## [Set task a]
Write out the passage of the Concorde interview starting at "In total, he" and ending at "over a year.", copying it word for word.

## [Text]
## start

A market for Concorde was never there according to a former pilot Jean-Louis Chatelain, who spent 400 hours on the supersonic jet.
July 25, is the 20th anniversary of the crash of Air France Concorde flight 4590. The accident in 2000 spelled the premature end of the world’s first and so far only supersonic airliner, which saw its final flight in 2003.
Captain Jean-Louis Chatelain, born in 1946, has been an Air France pilot for his whole career, starting on the Boeing 707 in 1970. From 2001 to 2003, he has been sitting in Concorde’s left seat and operated 92 single supersonic crossings of the North Atlantic within 18 months until the aircraft’s retirement.
In total, he has flown about 400 hours on Concorde, of it 260 supersonic. After the accident, he was part of the investigation committee for over a year.
I interviewed Jean-Louis Chatelain at Sinsheim, Germany, where the Auto & Technik Museum is the only place in the world displaying both Concorde and its Soviet counterpart Tupolev Tu-144.
Airline Ratings: What were the biggest achievements of Concorde?
Chatelain: The achievements of Concorde in hindsight were better than expected. It was a total challenge at the beginning, but the designers achieved their technical objectives and it worked perfectly for 25 years with advanced technology like fly-by-wire and carbon brakes. It was the first cross-border project ever. It was an international adventure for the French and the British, and we learned a lot from that. It was the start of Airbus and wider international projects in general. For everybody, having this Concorde experience was really an advantage. Concorde taught the French how to run and manage an international project. Airbus would not be Airbus today without Concorde. It was such an advanced aircraft, Airbus just had to make an extrapolation of Concorde for its aircraft. Of course, the fly by wire systems in Airbus aircraft was not based on analog computers, but on digital ones.
AR: Was there ever a realistic chance for supersonic travel to become a major market?
Chatelain: Concorde was not based on a business plan. The decision was taken at the French government level to run it as an advanced project – as was the decision for nuclear submarines and the establishment of the space centre in French Guyana. Speed has a cost on trip fuel figures. So if you take the marketing approach, it was due to fail. And it was intended to fly supersonic over land, which was not allowed then because of the sonic boom. In the end, the Americans took the logical decision to pull out of their ambitious SST program, while the British and the French kept their big project. But if you look at the figures, they show the market was not there, it was never there. During my time, we only had about 30 to 40 passengers on every Concorde flight.

## end

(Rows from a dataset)
## start

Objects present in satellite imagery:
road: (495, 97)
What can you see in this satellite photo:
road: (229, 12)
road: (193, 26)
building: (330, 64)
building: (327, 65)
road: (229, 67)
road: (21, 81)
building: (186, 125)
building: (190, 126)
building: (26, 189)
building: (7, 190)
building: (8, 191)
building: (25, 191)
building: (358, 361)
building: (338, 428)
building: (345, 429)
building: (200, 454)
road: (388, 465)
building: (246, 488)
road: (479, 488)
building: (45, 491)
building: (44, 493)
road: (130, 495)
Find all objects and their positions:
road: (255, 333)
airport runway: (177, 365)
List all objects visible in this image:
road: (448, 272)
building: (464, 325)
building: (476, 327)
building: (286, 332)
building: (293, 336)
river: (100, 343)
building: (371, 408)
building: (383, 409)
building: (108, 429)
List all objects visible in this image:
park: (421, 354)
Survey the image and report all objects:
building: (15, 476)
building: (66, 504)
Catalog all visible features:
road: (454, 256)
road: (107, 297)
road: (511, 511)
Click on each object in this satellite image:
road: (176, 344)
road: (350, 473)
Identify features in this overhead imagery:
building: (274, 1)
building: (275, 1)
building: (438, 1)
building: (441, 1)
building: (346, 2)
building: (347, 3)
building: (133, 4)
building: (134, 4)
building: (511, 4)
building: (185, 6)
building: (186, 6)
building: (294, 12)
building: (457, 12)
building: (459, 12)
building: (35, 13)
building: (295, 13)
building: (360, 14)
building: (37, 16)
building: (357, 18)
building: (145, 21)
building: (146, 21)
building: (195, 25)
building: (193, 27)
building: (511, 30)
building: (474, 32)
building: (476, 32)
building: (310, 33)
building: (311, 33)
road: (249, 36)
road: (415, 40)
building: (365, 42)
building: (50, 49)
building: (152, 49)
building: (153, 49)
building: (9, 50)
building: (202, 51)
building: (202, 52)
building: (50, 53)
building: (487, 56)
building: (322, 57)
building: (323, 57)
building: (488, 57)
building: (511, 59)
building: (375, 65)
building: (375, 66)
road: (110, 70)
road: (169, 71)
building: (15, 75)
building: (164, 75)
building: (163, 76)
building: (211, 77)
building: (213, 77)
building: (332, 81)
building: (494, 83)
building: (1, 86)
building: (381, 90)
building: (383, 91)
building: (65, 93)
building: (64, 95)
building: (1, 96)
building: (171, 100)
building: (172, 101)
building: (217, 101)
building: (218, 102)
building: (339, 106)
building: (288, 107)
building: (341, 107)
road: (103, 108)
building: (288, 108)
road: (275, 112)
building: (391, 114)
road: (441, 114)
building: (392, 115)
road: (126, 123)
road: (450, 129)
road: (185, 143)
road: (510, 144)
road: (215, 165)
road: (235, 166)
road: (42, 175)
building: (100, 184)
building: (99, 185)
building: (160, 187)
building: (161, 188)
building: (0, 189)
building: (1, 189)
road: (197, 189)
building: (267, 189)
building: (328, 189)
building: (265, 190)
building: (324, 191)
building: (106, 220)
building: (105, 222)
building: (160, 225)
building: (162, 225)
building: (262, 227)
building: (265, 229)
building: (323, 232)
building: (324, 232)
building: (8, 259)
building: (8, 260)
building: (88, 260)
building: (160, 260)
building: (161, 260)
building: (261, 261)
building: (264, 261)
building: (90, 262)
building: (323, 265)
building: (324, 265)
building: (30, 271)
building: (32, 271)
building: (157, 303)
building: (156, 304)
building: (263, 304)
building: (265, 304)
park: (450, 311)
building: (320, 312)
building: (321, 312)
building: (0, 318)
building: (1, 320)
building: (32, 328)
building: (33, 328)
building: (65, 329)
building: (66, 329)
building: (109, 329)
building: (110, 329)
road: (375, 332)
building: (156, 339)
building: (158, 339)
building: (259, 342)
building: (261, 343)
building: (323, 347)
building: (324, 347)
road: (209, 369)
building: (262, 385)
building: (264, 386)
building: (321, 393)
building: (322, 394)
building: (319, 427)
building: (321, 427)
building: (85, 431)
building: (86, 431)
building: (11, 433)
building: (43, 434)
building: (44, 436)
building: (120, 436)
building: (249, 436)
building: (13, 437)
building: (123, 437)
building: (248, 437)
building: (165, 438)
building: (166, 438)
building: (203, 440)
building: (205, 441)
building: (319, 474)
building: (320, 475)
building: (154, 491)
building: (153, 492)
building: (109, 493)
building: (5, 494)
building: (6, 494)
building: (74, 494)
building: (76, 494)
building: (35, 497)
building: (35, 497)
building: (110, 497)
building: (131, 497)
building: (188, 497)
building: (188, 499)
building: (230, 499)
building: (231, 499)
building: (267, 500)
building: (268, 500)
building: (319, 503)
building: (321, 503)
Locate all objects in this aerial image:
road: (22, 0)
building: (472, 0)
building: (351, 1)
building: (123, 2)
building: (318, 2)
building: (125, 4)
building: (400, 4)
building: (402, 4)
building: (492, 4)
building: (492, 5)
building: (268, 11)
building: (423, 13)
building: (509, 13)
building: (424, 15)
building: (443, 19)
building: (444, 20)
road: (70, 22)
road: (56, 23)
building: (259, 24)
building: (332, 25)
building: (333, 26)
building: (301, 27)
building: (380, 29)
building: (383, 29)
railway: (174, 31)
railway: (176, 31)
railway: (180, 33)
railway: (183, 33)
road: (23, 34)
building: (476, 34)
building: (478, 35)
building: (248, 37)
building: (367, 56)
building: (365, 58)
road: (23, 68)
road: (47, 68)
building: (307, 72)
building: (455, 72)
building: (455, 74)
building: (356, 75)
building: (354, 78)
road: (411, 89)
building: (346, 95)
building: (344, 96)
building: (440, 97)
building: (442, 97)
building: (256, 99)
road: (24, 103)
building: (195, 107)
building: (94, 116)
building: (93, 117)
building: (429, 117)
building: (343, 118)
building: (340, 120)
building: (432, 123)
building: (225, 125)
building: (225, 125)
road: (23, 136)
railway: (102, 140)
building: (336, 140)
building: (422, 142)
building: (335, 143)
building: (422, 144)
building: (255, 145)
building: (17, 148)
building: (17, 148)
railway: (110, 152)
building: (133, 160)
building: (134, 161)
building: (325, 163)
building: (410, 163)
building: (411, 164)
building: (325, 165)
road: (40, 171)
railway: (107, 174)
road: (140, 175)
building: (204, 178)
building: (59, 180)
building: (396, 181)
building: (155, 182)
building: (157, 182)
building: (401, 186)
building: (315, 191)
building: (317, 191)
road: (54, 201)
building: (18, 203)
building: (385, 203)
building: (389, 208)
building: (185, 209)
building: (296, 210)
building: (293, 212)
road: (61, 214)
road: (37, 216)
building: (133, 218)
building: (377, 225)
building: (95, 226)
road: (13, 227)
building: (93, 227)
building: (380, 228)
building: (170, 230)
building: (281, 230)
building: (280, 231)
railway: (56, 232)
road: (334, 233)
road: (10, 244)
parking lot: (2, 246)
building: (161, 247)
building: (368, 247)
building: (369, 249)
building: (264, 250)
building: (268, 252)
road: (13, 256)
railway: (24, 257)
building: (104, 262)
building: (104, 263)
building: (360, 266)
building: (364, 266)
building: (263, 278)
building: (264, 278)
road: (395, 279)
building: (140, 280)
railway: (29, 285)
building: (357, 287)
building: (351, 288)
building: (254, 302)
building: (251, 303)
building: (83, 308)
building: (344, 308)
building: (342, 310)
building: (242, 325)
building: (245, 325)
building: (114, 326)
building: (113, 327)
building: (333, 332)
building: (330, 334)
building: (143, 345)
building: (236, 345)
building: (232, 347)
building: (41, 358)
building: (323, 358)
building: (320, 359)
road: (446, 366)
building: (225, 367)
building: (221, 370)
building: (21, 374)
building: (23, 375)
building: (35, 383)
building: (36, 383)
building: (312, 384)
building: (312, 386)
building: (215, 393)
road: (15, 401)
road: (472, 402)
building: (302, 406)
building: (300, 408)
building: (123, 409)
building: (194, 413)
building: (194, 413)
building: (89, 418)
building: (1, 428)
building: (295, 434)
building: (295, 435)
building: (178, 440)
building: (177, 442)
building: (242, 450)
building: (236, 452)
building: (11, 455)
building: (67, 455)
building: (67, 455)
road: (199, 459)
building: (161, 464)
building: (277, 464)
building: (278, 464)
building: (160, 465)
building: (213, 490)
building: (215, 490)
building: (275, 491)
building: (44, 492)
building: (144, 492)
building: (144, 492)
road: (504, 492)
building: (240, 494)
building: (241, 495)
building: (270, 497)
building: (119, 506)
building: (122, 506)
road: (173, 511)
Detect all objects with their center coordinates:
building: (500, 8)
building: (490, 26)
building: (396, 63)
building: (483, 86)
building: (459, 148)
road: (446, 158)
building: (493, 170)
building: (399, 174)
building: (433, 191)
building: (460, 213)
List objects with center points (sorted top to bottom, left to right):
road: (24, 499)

## end

## [Set task b]
Extract the records starting at their first line and ending at the line containing "building: (44, 493)", including both of those lines. Reproduce each line without any change.

## [Written solution a]
In total, he has flown about 400 hours on Concorde, of it 260 supersonic. After the accident, he was part of the investigation committee for over a year.

## [Written solution b]
Objects present in satellite imagery:
road: (495, 97)
What can you see in this satellite photo:
road: (229, 12)
road: (193, 26)
building: (330, 64)
building: (327, 65)
road: (229, 67)
road: (21, 81)
building: (186, 125)
building: (190, 126)
building: (26, 189)
building: (7, 190)
building: (8, 191)
building: (25, 191)
building: (358, 361)
building: (338, 428)
building: (345, 429)
building: (200, 454)
road: (388, 465)
building: (246, 488)
road: (479, 488)
building: (45, 491)
building: (44, 493)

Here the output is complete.